* **Data provided**:
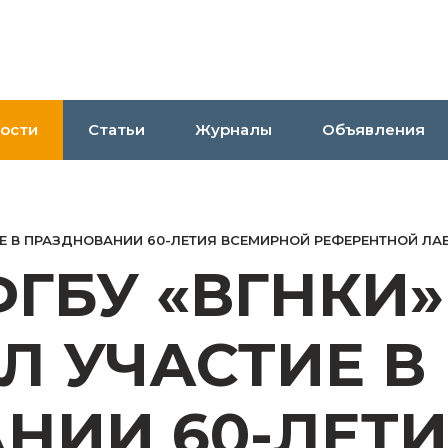
ости
Статьи
Журналы
Объявления
Е В ПРАЗДНОВАНИИ 60-ЛЕТИЯ ВСЕМИРНОЙ РЕФЕРЕНТНОЙ ЛА
ФГБУ «ВГНКИ
Л УЧАСТИЕ В
НИИ 60-ЛЕТ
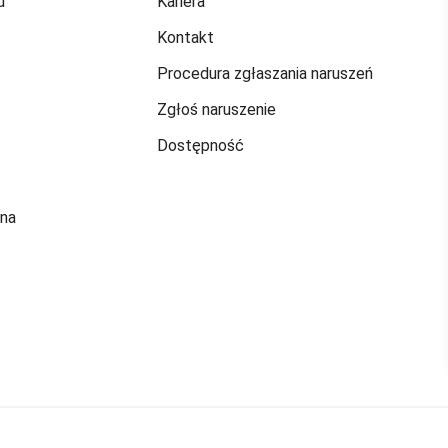
u
Kariera
Kontakt
Procedura zgłaszania naruszeń
Zgłoś naruszenie
Dostępność
jna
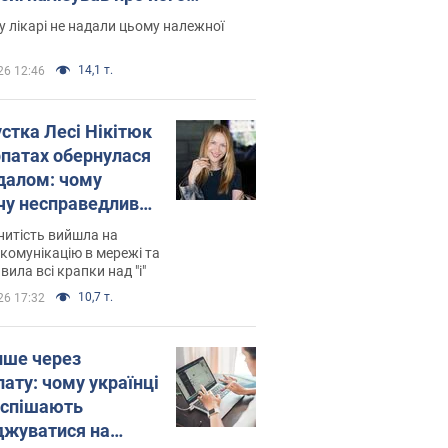
есивний" рак
 лікарі не надали цьому належної
14,1 т.
26 12:46
устка Лесі Нікітюк
рпатах обернулася
далом: чому
чу несправедливо
йтили
нитість вийшла на
комунікацію в мережі та
вила всі крапки над "і"
10,7 т.
26 17:32
ише через
лату: чому українці
оспішають
джуватися на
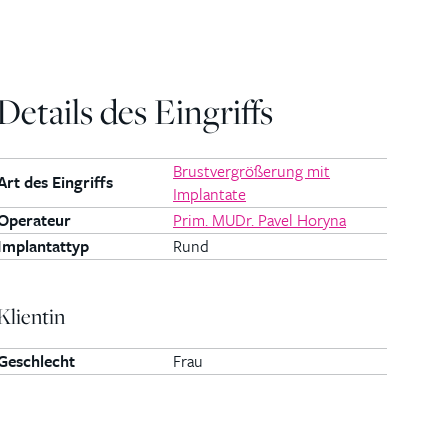
Details des Eingriffs
Brustvergrößerung mit
Art des Eingriffs
Implantate
Operateur
Prim. MUDr. Pavel Horyna
Implantattyp
Rund
Klientin
Geschlecht
Frau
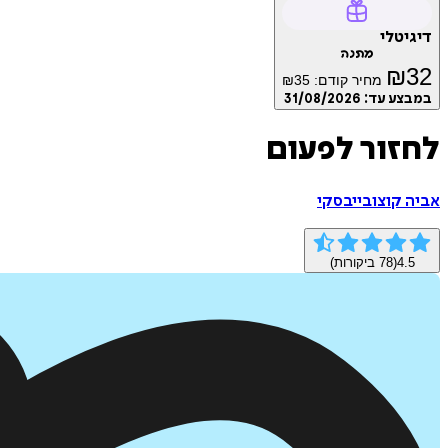
דיגיטלי
מתנה
₪
32
מחיר קודם:
35
₪
במבצע עד:
31/08/2026
לחזור לפעום
אביה קוצובייבסקי
4.5
(
78
ביקורות)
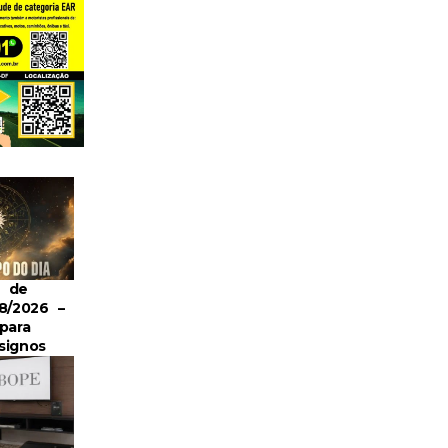
o de
8/2026 –
para
signos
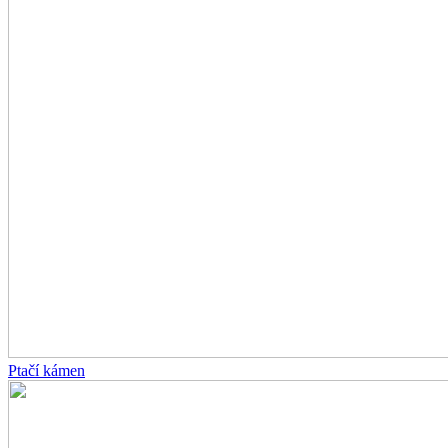
Ptačí kámen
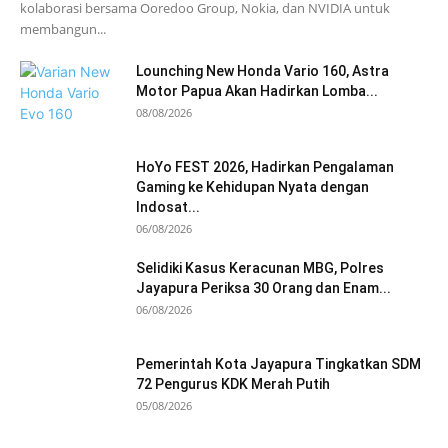
kolaborasi bersama Ooredoo Group, Nokia, dan NVIDIA untuk
membangun...
Lounching New Honda Vario 160, Astra
Motor Papua Akan Hadirkan Lomba...
08/08/2026
HoYo FEST 2026, Hadirkan Pengalaman
Gaming ke Kehidupan Nyata dengan
Indosat...
06/08/2026
Selidiki Kasus Keracunan MBG, Polres
Jayapura Periksa 30 Orang dan Enam...
06/08/2026
Pemerintah Kota Jayapura Tingkatkan SDM
72 Pengurus KDK Merah Putih
05/08/2026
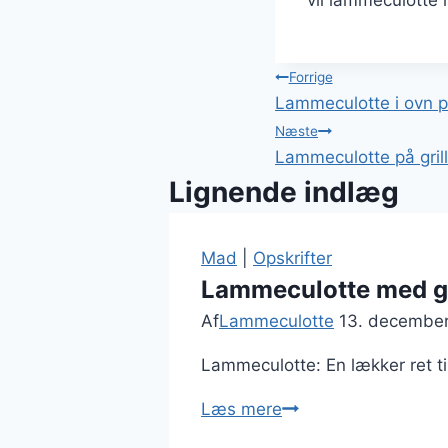
vil lammeculotte 
Indlægsnavi
Forrige
Lammeculotte i ovn 
Næste
Lammeculotte på gril
Lignende indlæg
Mad
|
Opskrifter
Lammeculotte med grø
Af
Lammeculotte
13. decembe
Lammeculotte: En lækker ret til
Lammeculotte
Læs mere
med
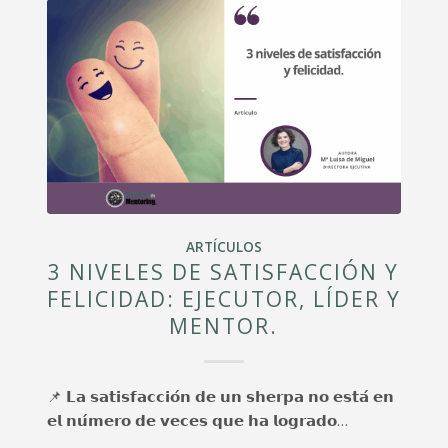
ARTÍCULOS
3 NIVELES DE SATISFACCIÓN Y
FELICIDAD: EJECUTOR, LÍDER Y
MENTOR.
📌 𝗟𝗮 𝘀𝗮𝘁𝗶𝘀𝗳𝗮𝗰𝗰𝗶𝗼́𝗻 𝗱𝗲 𝘂𝗻 𝘀𝗵𝗲𝗿𝗽𝗮 𝗻𝗼 𝗲𝘀𝘁𝗮́ 𝗲𝗻
𝗲𝗹 𝗻𝘂́𝗺𝗲𝗿𝗼 𝗱𝗲 𝘃𝗲𝗰𝗲𝘀 𝗾𝘂𝗲 𝗵𝗮 𝗹𝗼𝗴𝗿𝗮𝗱𝗼…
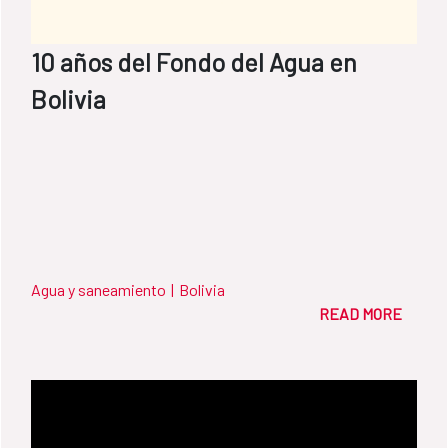
Hambre, en colaboración con Helvetas, y ha
beneficiado ya a más de 150.000 personas,
10 años del Fondo del Agua en
el 90% de ellas pertenecientes al pueblo
maya.
Bolivia
Agua y saneamiento
|
Bolivia
READ MORE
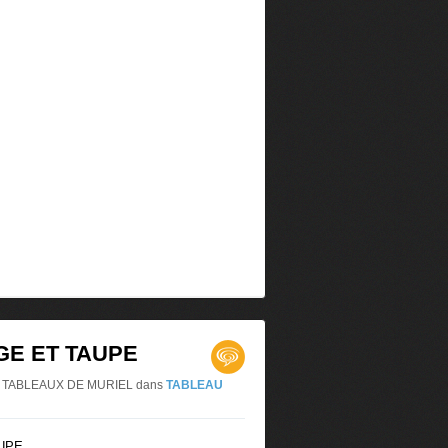
GE ET TAUPE
LES TABLEAUX DE MURIEL
dans
TABLEAU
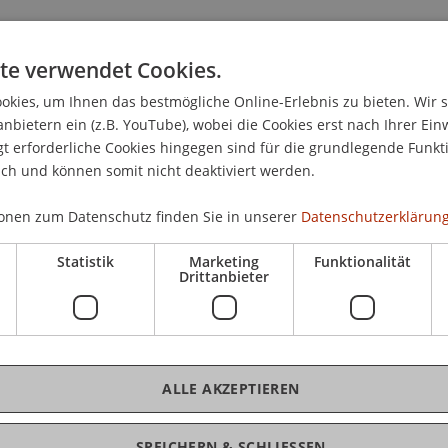
n
zwischen den beiden Hochschulen (Universität Liechten
te verwendet Cookies.
les Abkommen an der Universität Liechtenstein studieren 
kies, um Ihnen das bestmögliche Online-Erlebnis zu bieten. Wir 
Es gelten die regulären Studiengebühren
anbietern ein (z.B. YouTube), wobei die Cookies erst nach Ihrer Ein
fenniveau B2)
 erforderliche Cookies hingegen sind für die grundlegende Funkti
die Dauer des Aufenthaltes.
ich und können somit nicht deaktiviert werden.
onen zum Datenschutz finden Sie in unserer
Datenschutzerklärung
Statistik
Marketing
Funktionalität
Drittanbieter
ALLE AKZEPTIEREN
SPEICHERN & SCHLIESSEN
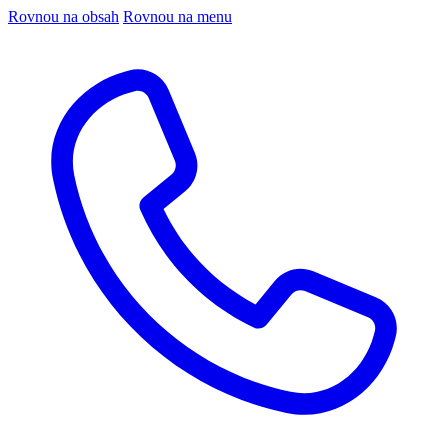
Rovnou na obsah
Rovnou na menu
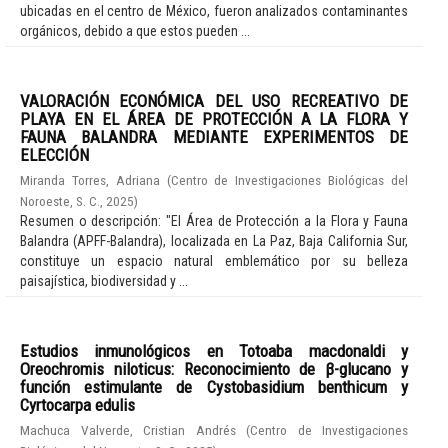
ubicadas en el centro de México, fueron analizados contaminantes
orgánicos, debido a que estos pueden ...
VALORACIÓN ECONÓMICA DEL USO RECREATIVO DE
PLAYA EN EL ÁREA DE PROTECCIÓN A LA FLORA Y
FAUNA BALANDRA MEDIANTE EXPERIMENTOS DE
ELECCIÓN
Miranda Torres, Adriana
(
Centro de Investigaciones Biológicas del
Noroeste, S. C.
,
2025
)
Resumen o descripción: "El Área de Protección a la Flora y Fauna
Balandra (APFF-Balandra), localizada en La Paz, Baja California Sur,
constituye un espacio natural emblemático por su belleza
paisajística, biodiversidad y ...
Estudios inmunológicos en Totoaba macdonaldi y
Oreochromis niloticus: Reconocimiento de β-glucano y
función estimulante de Cystobasidium benthicum y
Cyrtocarpa edulis
Machuca Valverde, Cristian Andrés
(
Centro de Investigaciones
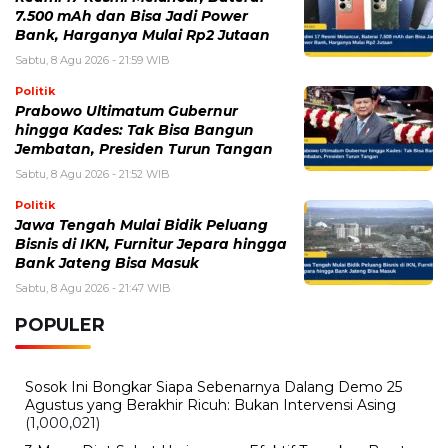
Sabtu, 8 Agu 2026 - 21:52 WIB
Politik
Jawa Tengah Mulai Bidik Peluang
Bisnis di IKN, Furnitur Jepara hingga
Bank Jateng Bisa Masuk
Sabtu, 8 Agu 2026 - 21:47 WIB
POPULER
Sosok Ini Bongkar Siapa Sebenarnya Dalang Demo 25
Agustus yang Berakhir Ricuh: Bukan Intervensi Asing
(1,000,021)
3 Menu Diet Sehat Harian yang Efektif Turunkan Berat
Badan Menjadi Ideal, Wajib dicoba!
(900,797)
10 Teknik Ngepet Halal
(813,796)
Cara Download dan Install Bios AetherSX2 PS2
(702,355)
5 Resep Cumi yang Mantul dan Mudah Dimasak
(602,434)
Super Show 10 Jakarta 2025: Cek Perkiraan Harga Tiket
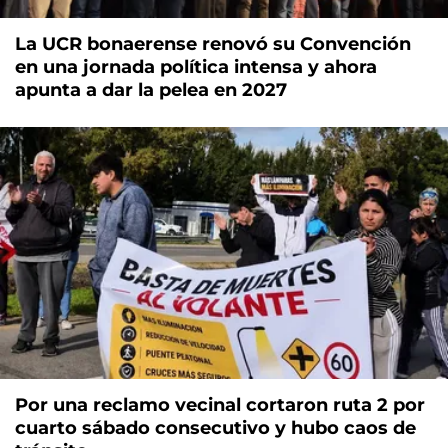
La UCR bonaerense renovó su Convención
en una jornada política intensa y ahora
apunta a dar la pelea en 2027
Por una reclamo vecinal cortaron ruta 2 por
cuarto sábado consecutivo y hubo caos de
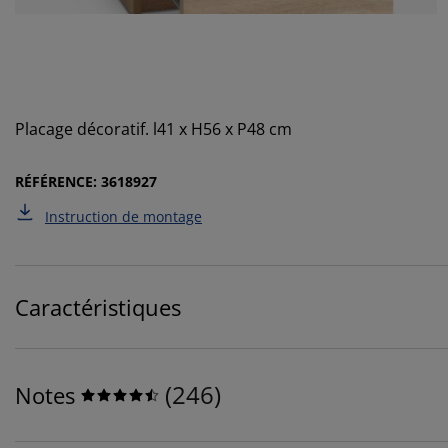
Placage décoratif. l41 x H56 x P48 cm
RÉFÉRENCE: 3618927
Instruction de montage
Caractéristiques
(
246
)
Notes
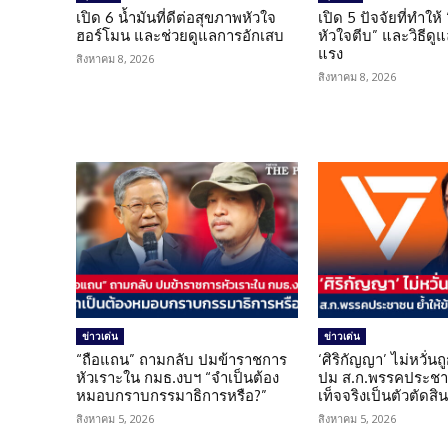
เปิด 6 น้ำมันที่ดีต่อสุขภาพหัวใจ
เปิด 5 ปัจจัยที่ทำให้
ฮอร์โมน และช่วยดูแลการอักเสบ
หัวใจตีบ” และวิธีดู
แรง
สิงหาคม 8, 2026
สิงหาคม 8, 2026
ข่าวเด่น
ข่าวเด่น
“ถือแถน” ถามกลับ ปมข้าราชการ
‘ศิริกัญญา’ ไม่หวั่
หัวเราะใน กมธ.งบฯ “จำเป็นต้อง
ปม ส.ก.พรรคประชาช
หมอบกราบกรรมาธิการหรือ?”
เท็จจริงเป็นตัวตัดสิ
สิงหาคม 5, 2026
สิงหาคม 5, 2026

* **Work order**:
Go through the lines above and copy any that contain "Investigaciones".

* **Response to this exercise**:
Centro de Investigaciones Biológicas del
Centro de Investigaciones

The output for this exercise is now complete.